**SUPPLIED DATA:**
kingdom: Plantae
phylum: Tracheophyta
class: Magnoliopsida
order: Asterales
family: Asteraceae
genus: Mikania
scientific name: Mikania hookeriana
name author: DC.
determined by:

* * *

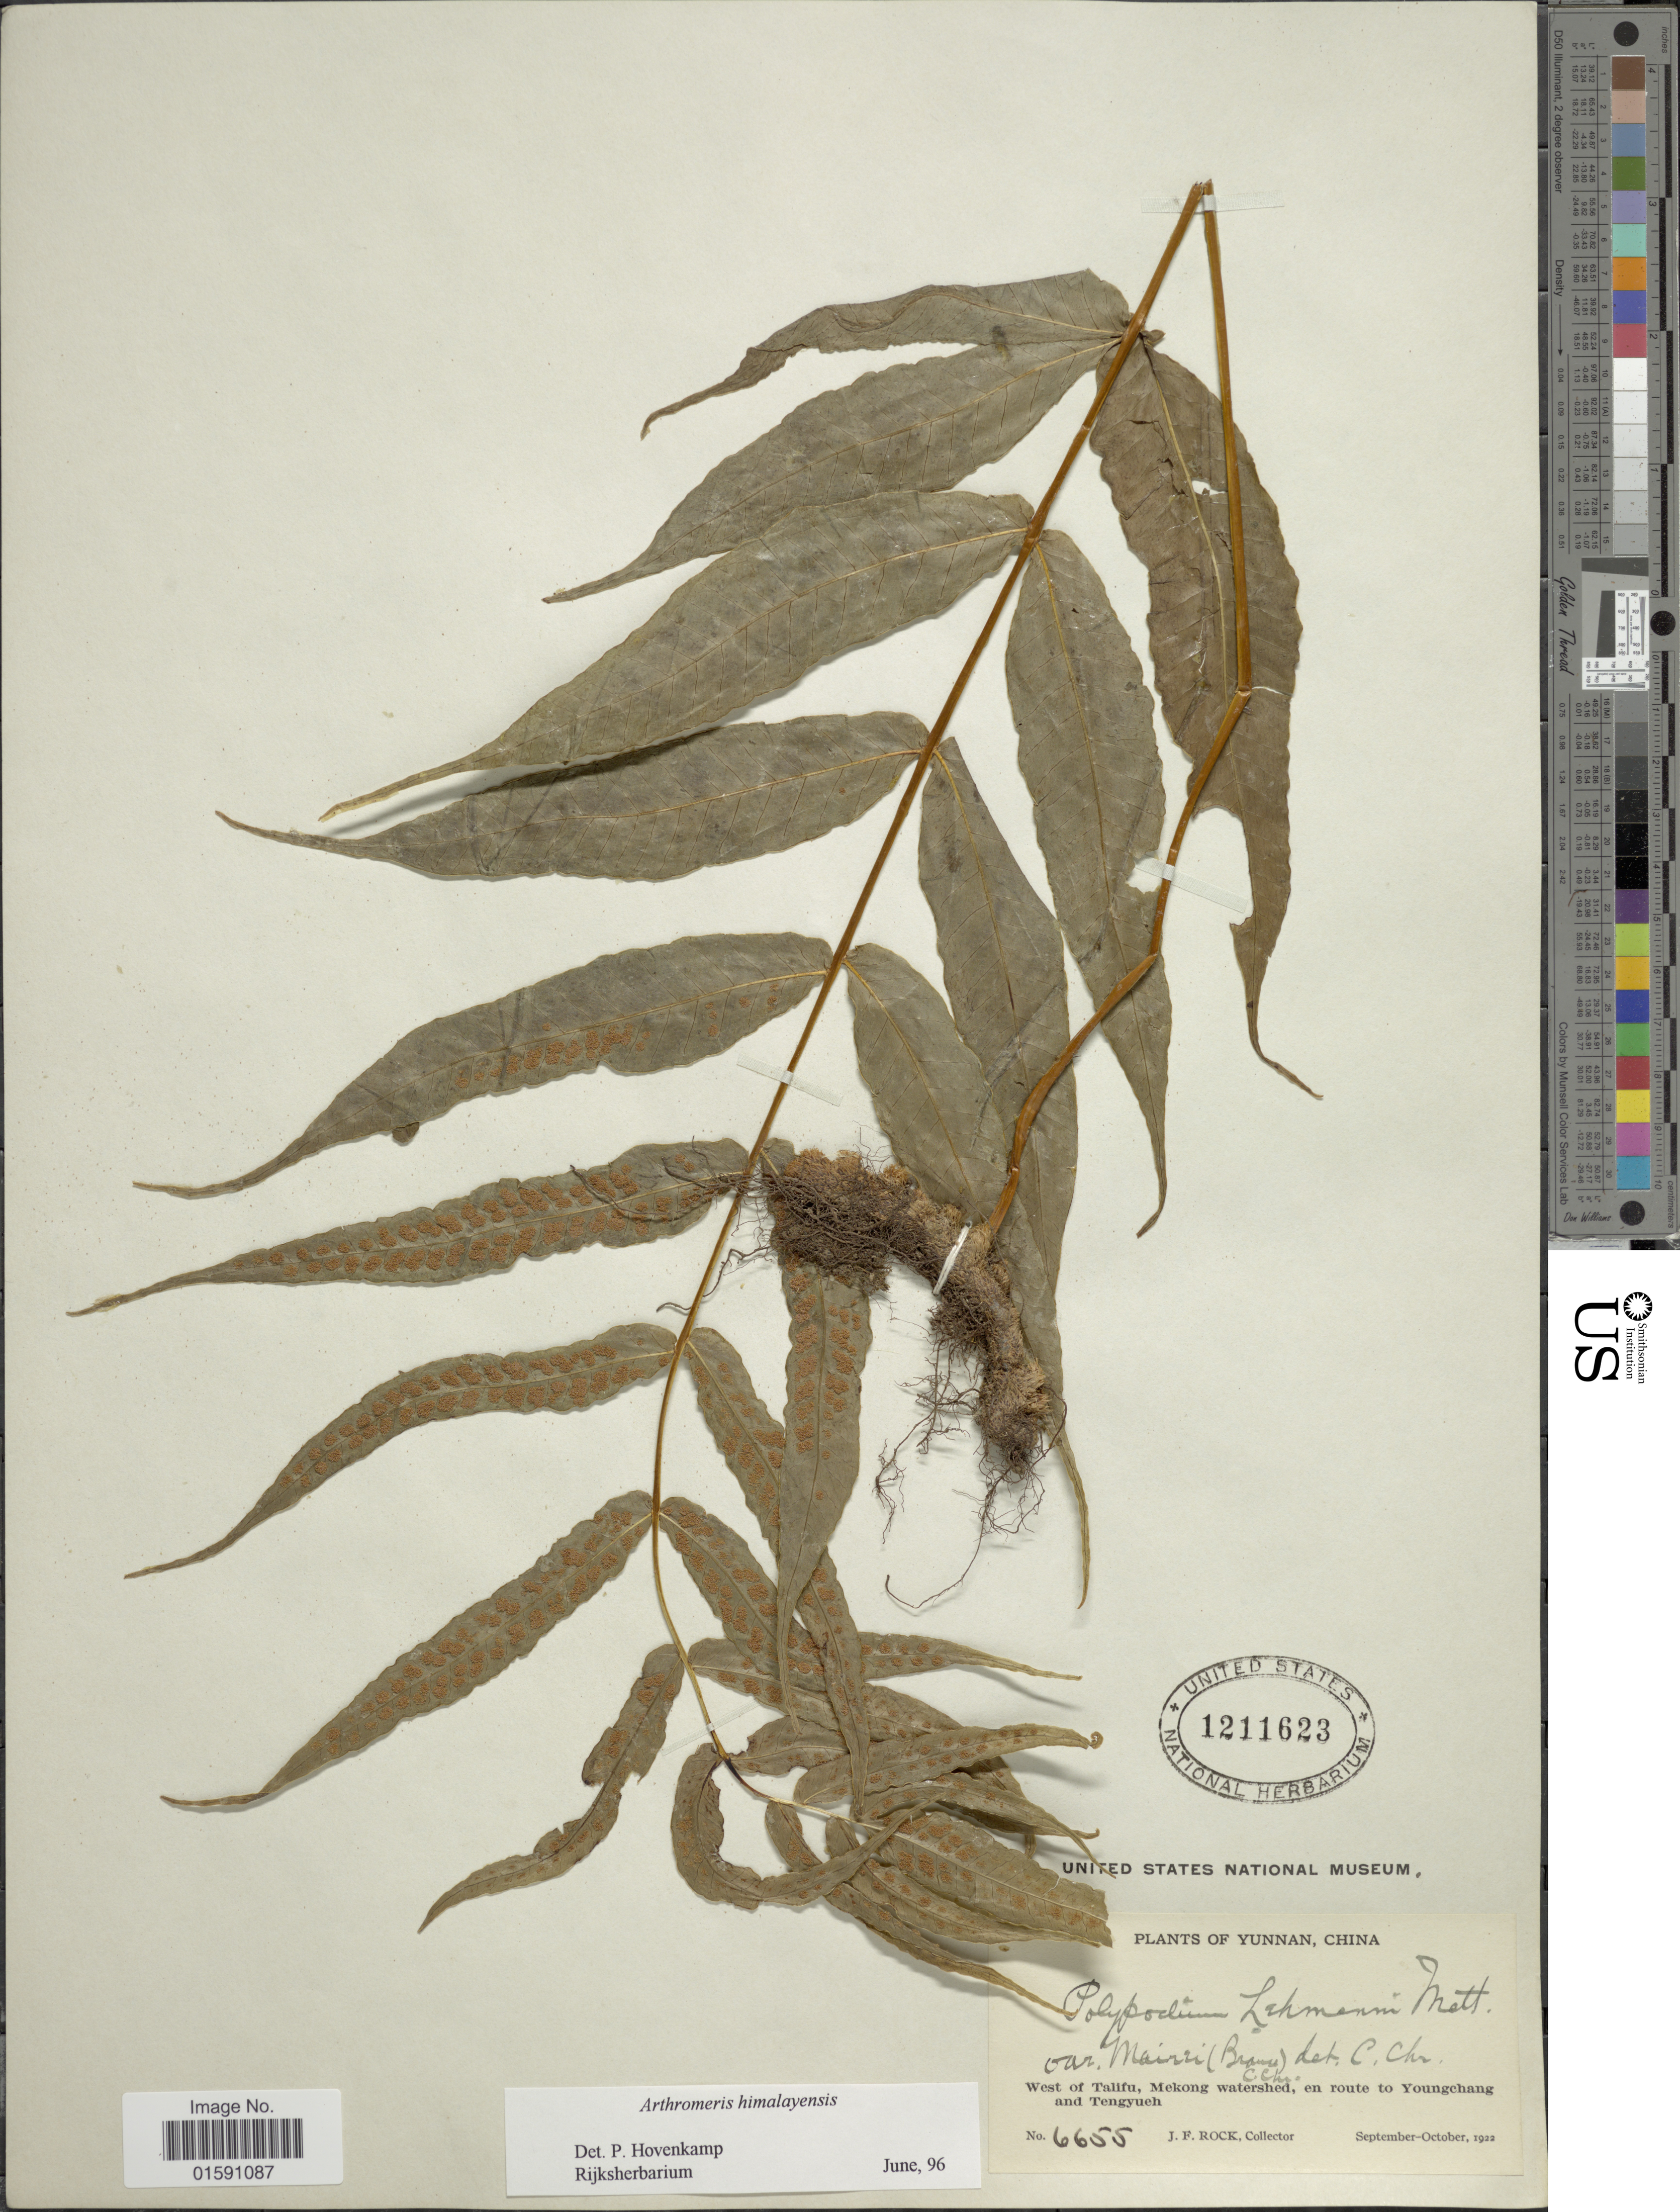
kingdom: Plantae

---

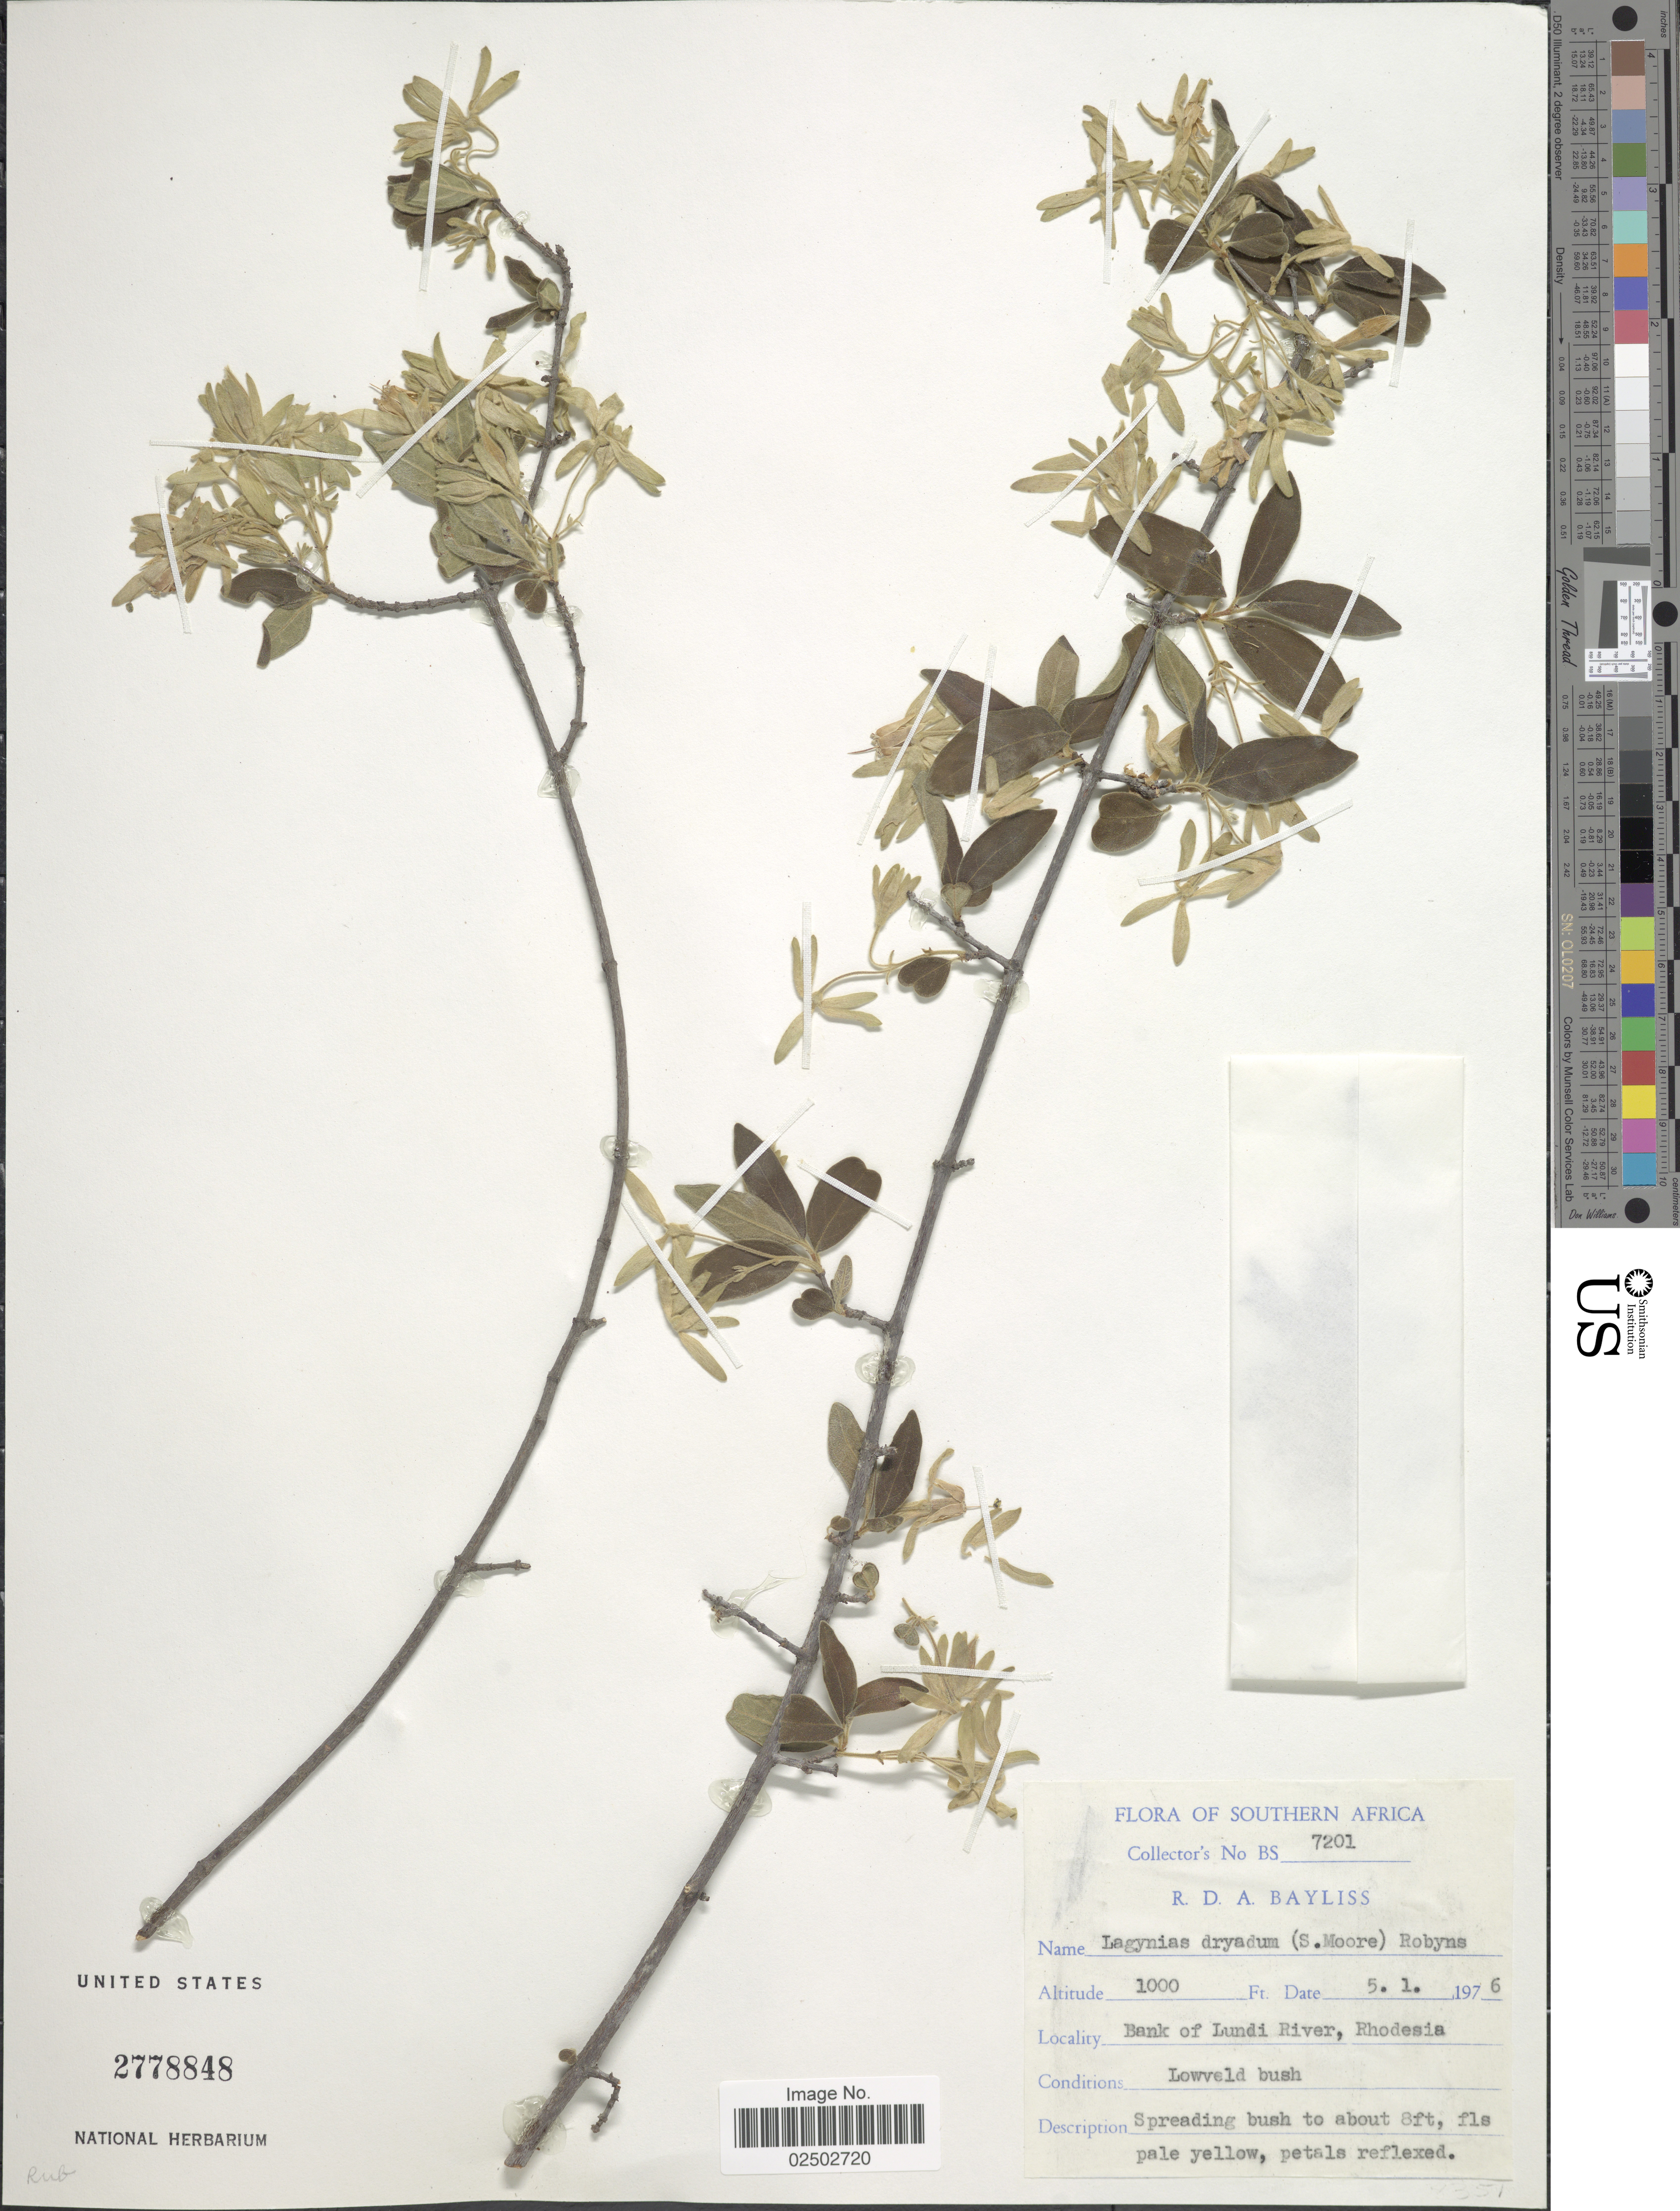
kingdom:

**PROBLEM:**
Substitute "naming authority" for "name author" in the part of the records that opens with the line containing "class: Magnoliopsida" and closes with the line containing "name author: DC.", leaving everything else unchanged. Give back only those lines.

**CORRECT RESPONSE:**
class: Magnoliopsida
order: Asterales
family: Asteraceae
genus: Mikania
scientific name: Mikania hookeriana
naming authority: DC.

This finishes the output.